TASK GOAL | Write out each line below precisely, passing over the pictures.

Bounding box prediction data |
----------------------------------------

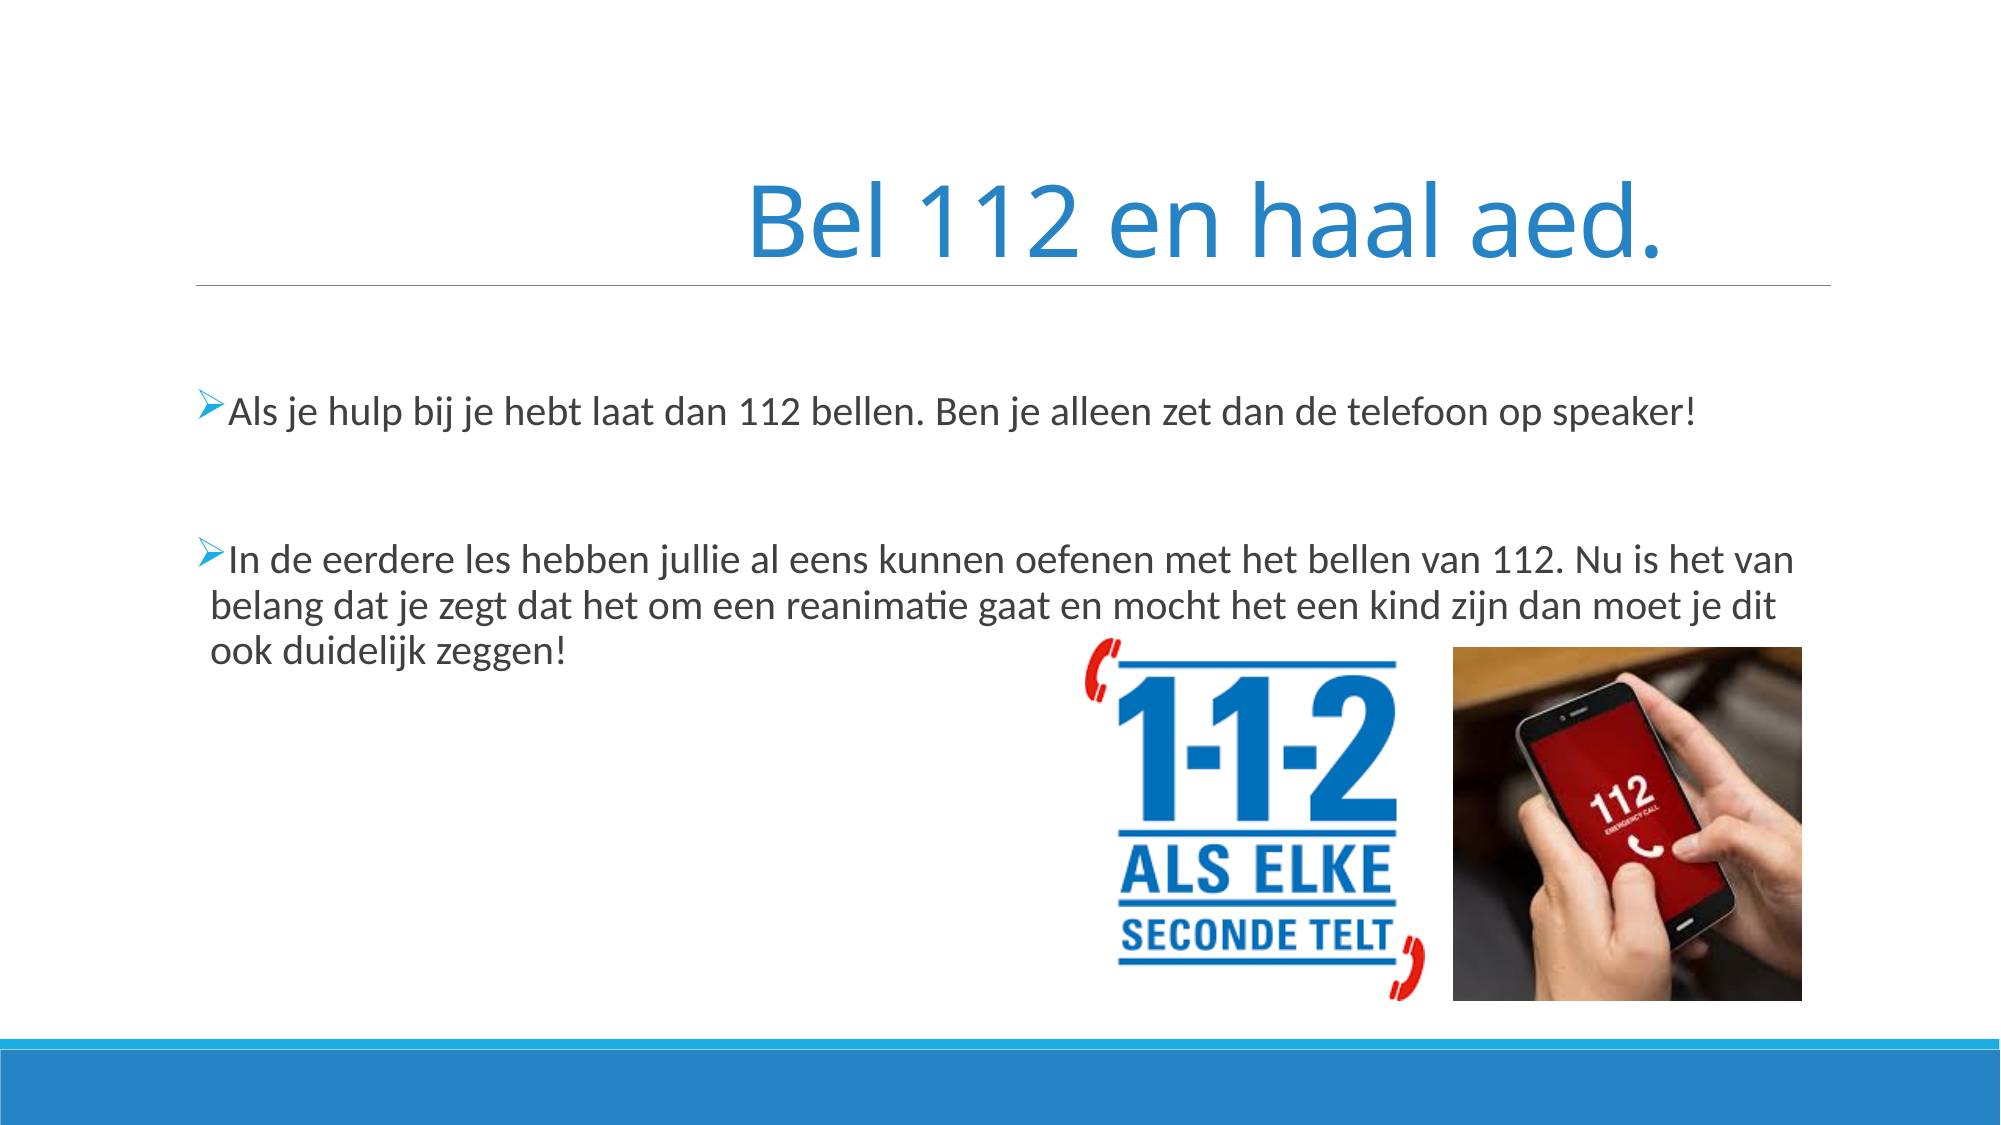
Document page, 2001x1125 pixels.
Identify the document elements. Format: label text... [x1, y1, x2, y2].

picture [1452, 647, 1802, 1002]
list Als je hulp bij je hebt laat dan 112 bellen. Ben je alleen zet dan de telefoon op speaker! In de eerdere les hebben jullie al eens kunnen oefenen met het bellen van 112. Nu is het van belang dat je zegt dat het om een reanimatie gaat en mocht het een kind zijn dan moet je dit ook duidelijk zeggen! [180, 302, 1830, 963]
title Bel 112 en haal aed. [180, 47, 1830, 285]
picture [1085, 637, 1426, 1002]
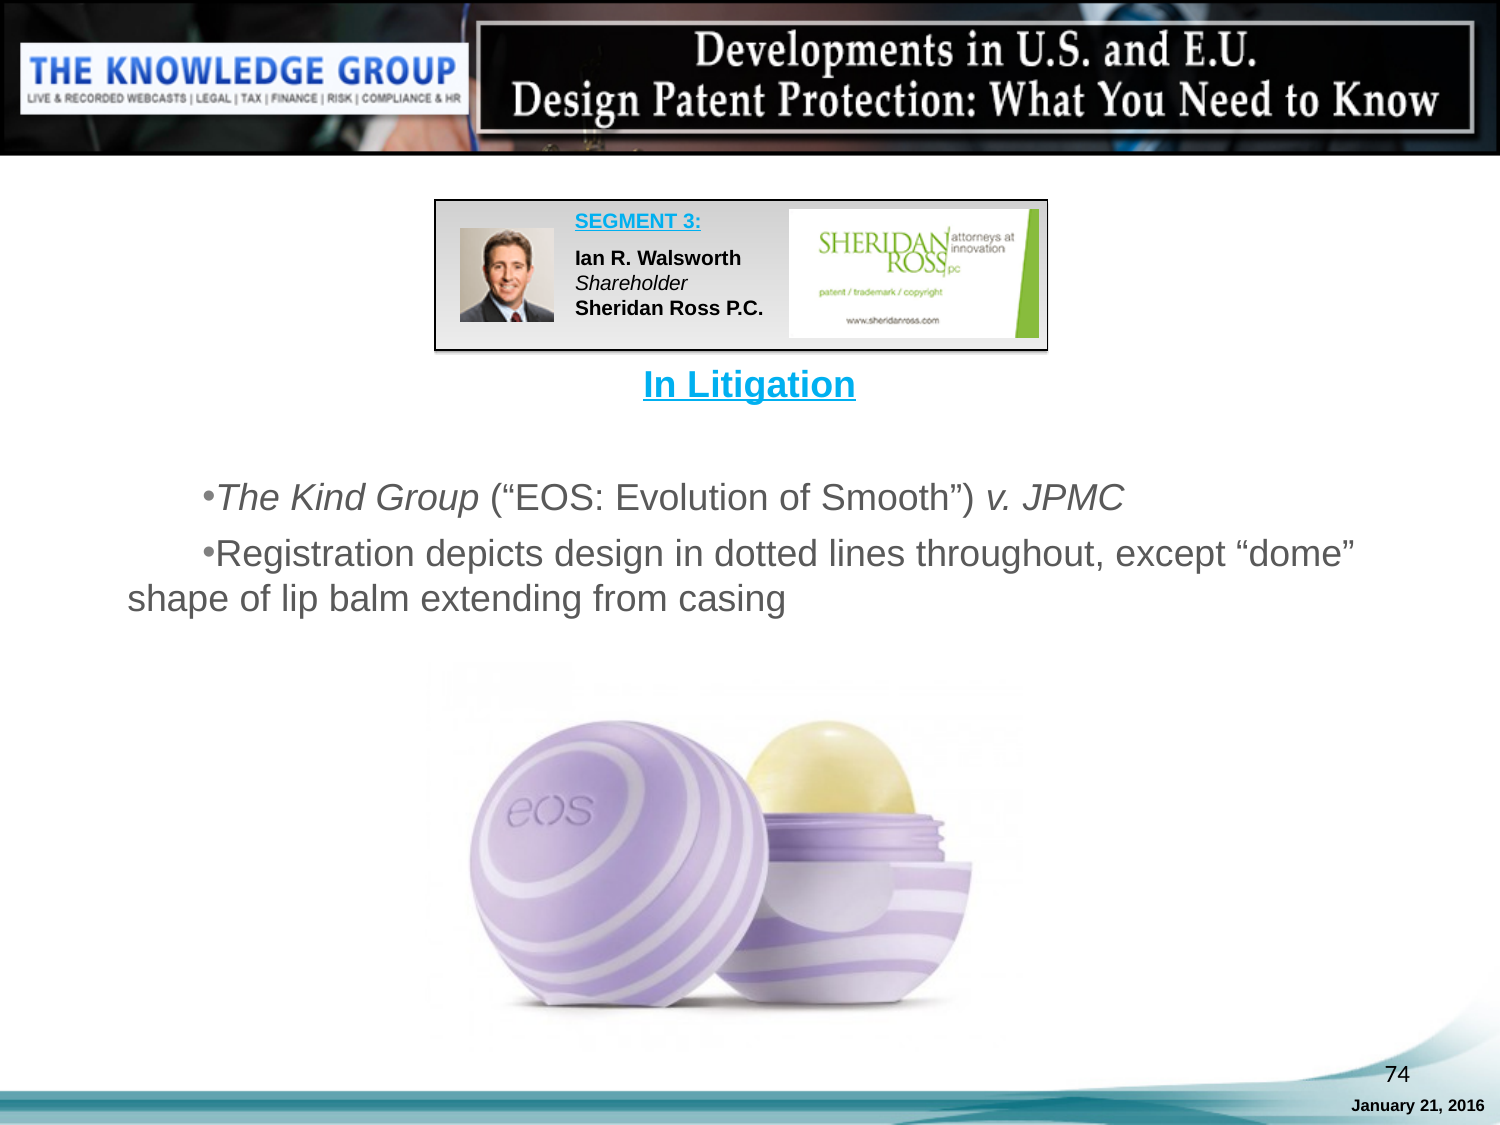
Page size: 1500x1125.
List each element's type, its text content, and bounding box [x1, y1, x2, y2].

text_box The Kind Group (“EOS: Evolution of Smooth”) v. JPMC Registration depicts design in dotted lines throughout, except “dome” shape of lip balm extending from casing [112, 465, 1400, 627]
picture [0, 412, 1500, 1125]
picture [0, 0, 1500, 352]
slide_number 74 [1074, 1042, 1425, 1103]
text_box In Litigation [0, 352, 1500, 412]
text_box January 21, 2016 [1100, 1087, 1500, 1123]
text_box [434, 199, 1048, 351]
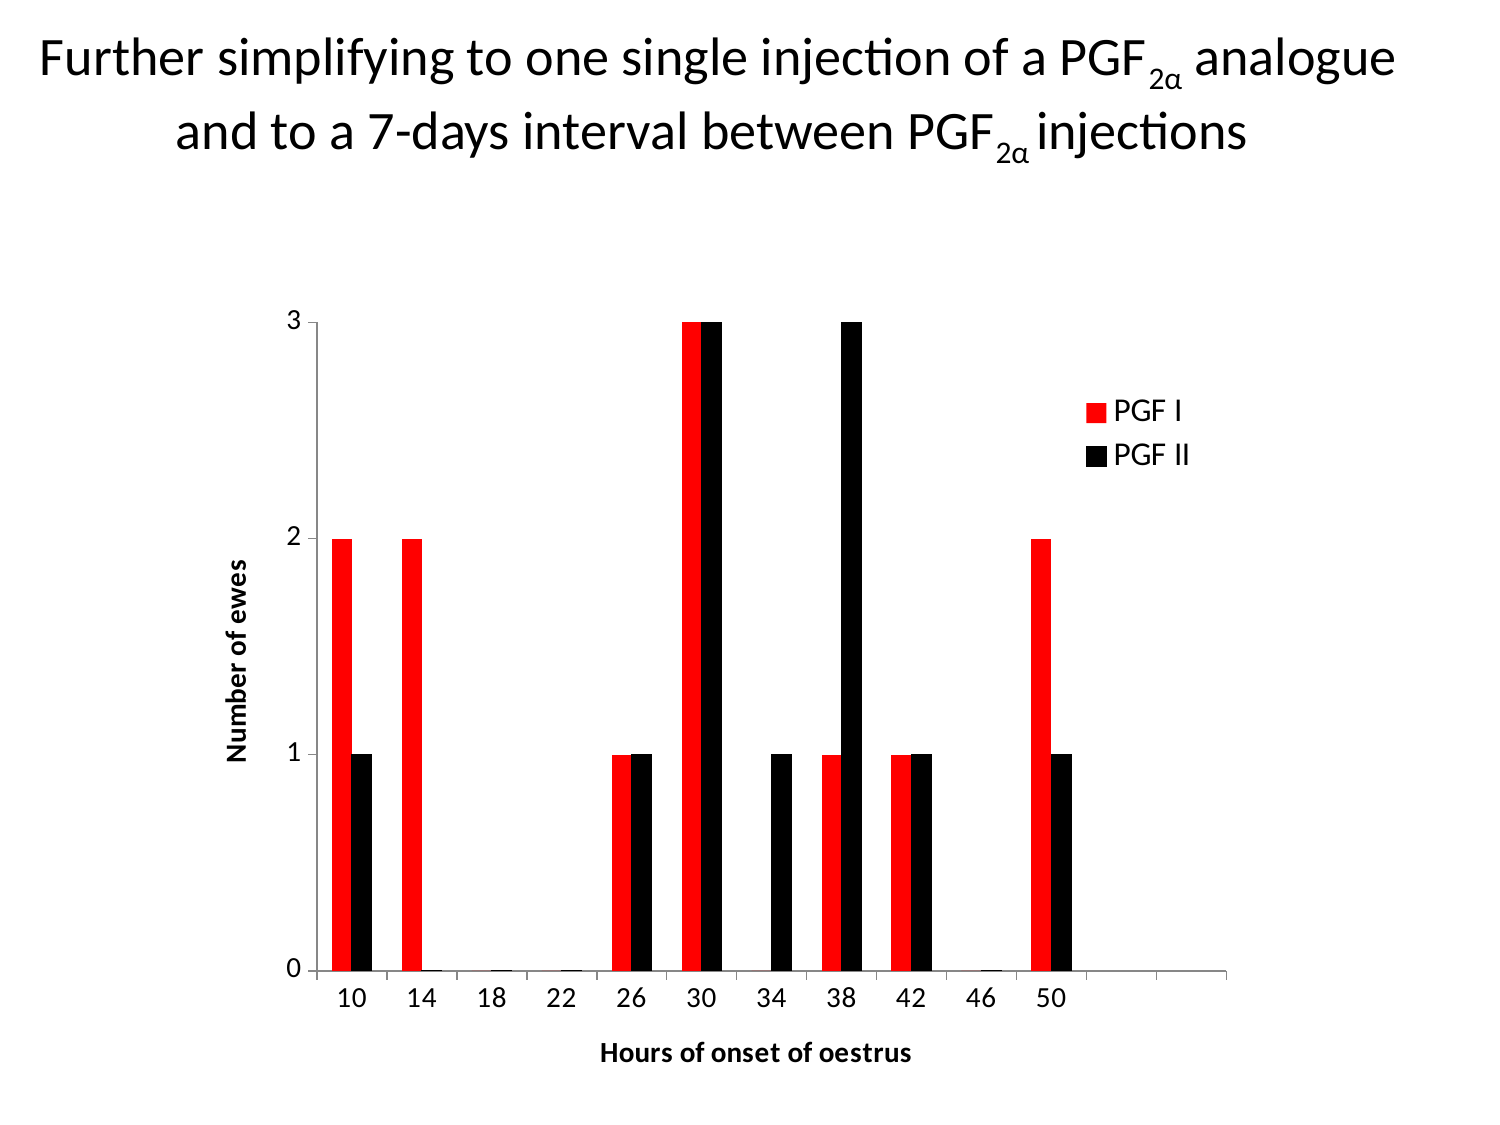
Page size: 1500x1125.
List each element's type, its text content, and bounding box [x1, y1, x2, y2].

chart [188, 290, 1389, 1104]
text_box Further simplifying to one single injection of a PGF2α analogue and to a 7-days interval between PGF2α injections [11, 14, 1425, 202]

----------------------------------------

RESULT OF THE EXERCISE |
Document page, 2001x1125 pixels.
Identify the document elements. Format: label text... [x1, y1, x2, y2].

picture [1452, 647, 1802, 1002]
list Als je hulp bij je hebt laat dan 112 bellen. Ben je alleen zet dan de telefoon op speaker! In de eerdere les hebben jullie al eens kunnen oefenen met het bellen van 112. Nu is het van belang dat je zegt dat het om een reanimatie gaat en mocht het een kind zijn dan moet je dit ook duidelijk zeggen! [180, 302, 1830, 963]
title Bel 112 en haal aed. [180, 47, 1830, 285]
picture [1085, 637, 1426, 1002]
Page size: 1500x1125.
List each element's type, its text content, and bounding box [x1, y1, x2, y2].

text_box The Kind Group (“EOS: Evolution of Smooth”) v. JPMC Registration depicts design in dotted lines throughout, except “dome” shape of lip balm extending from casing [112, 465, 1400, 627]
picture [0, 412, 1500, 1125]
picture [0, 0, 1500, 352]
slide_number 74 [1074, 1042, 1425, 1103]
text_box In Litigation [0, 352, 1500, 412]
text_box January 21, 2016 [1100, 1087, 1500, 1123]
text_box [434, 199, 1048, 351]
Page size: 1500x1125.
List each element's type, its text content, and bounding box [x1, y1, x2, y2].

chart [188, 290, 1389, 1104]
text_box Further simplifying to one single injection of a PGF2α analogue and to a 7-days interval between PGF2α injections [11, 14, 1425, 202]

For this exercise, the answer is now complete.